Unlike helmets, Q-Collar enhances brain’s existing protection from inside
At Sadler Sports and Recreation we keep our eye out for concussion-related news. We’re very careful to share well-researched information and not fan the flames of concussion hysteria. Our focus is reducing concussions during the course of play, not instilling fear of concussions.
That being said, I recently learned of an innovative product currently being tested as a concussion prevention device. Dr. Gregory Myer of the Cincinnati Children’s Hospital Division of Sports Medicine is conducting tests on the Q-Collar, which controls blood flow to the athlete’s head.
The Q-Collar approaches concussion prevention differently than helmets. A helmet can help reduce the force of impact. However, it can’t keep the brain from moving around within the skull, which the Q-collar appears to do.
How it works
The c-shaped Q-Collar fits around the athlete’s neck, which exerts slight pressure on the jugular veins. These veins are the blood’s main pathway from the head back to the heart. The collar mildly increases blood volume in the cranium so the brain fits more snugly, reducing its ability to slosh about. In other words, the increased blood volume acts as an airbag for the brain.
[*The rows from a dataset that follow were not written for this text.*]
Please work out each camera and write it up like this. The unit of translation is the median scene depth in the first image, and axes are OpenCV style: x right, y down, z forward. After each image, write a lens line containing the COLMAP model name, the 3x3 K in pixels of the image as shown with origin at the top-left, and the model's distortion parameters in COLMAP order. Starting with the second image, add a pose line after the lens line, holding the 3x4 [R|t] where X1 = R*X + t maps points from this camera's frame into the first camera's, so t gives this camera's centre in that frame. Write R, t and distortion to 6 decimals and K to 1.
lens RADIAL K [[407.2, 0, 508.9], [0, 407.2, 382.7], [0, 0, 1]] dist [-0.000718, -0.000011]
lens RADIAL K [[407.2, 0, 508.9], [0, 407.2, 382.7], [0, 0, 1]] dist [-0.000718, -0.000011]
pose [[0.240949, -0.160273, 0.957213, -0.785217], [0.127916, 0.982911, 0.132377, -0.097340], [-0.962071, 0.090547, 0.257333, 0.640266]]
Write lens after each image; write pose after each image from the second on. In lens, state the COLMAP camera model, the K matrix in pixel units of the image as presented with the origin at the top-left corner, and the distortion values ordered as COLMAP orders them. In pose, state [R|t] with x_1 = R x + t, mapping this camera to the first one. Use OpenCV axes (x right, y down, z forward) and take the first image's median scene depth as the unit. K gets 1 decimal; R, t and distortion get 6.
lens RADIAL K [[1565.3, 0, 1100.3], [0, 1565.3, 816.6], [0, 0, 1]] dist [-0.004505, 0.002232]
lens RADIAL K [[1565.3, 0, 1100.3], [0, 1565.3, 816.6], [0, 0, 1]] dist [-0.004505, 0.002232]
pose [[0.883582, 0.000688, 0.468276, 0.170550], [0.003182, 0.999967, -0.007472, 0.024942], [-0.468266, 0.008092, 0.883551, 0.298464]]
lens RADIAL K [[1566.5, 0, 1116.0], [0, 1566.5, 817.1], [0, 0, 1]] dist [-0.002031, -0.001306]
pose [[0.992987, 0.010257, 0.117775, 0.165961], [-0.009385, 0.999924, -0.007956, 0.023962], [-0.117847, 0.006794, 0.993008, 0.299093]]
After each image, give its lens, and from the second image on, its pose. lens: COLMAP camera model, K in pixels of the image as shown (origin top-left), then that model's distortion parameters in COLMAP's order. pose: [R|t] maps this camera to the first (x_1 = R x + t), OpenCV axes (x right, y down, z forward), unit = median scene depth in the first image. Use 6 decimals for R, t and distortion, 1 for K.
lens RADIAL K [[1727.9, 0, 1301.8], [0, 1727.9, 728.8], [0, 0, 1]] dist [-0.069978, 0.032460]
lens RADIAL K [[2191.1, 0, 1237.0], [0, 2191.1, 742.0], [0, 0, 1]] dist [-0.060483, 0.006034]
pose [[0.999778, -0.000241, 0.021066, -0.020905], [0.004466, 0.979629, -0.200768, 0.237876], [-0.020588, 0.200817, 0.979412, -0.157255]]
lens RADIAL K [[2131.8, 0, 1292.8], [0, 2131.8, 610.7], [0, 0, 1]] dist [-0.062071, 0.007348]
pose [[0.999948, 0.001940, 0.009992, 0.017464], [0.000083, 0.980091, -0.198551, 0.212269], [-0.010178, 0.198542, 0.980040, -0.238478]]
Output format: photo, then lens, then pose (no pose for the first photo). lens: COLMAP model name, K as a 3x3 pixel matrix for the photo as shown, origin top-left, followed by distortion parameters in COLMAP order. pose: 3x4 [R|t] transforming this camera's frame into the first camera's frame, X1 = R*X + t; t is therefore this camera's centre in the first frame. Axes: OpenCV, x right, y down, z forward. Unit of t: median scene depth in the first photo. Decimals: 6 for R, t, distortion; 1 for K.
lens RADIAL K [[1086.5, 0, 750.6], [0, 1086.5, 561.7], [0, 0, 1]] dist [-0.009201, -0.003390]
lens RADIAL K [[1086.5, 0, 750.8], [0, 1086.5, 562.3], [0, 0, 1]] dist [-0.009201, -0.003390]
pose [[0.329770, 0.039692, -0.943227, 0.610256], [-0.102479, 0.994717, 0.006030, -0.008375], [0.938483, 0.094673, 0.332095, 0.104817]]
The most recent test participants are high school football players and female soccer players. Earlier tests included high school hockey players. The study results show a potential approach to protecting the brain from changes sustained during participants’ competitive seasons, according to Myer. He is continuing his research and data analyzation, but is optimistic that the device could be a game-changer in concussion prevention.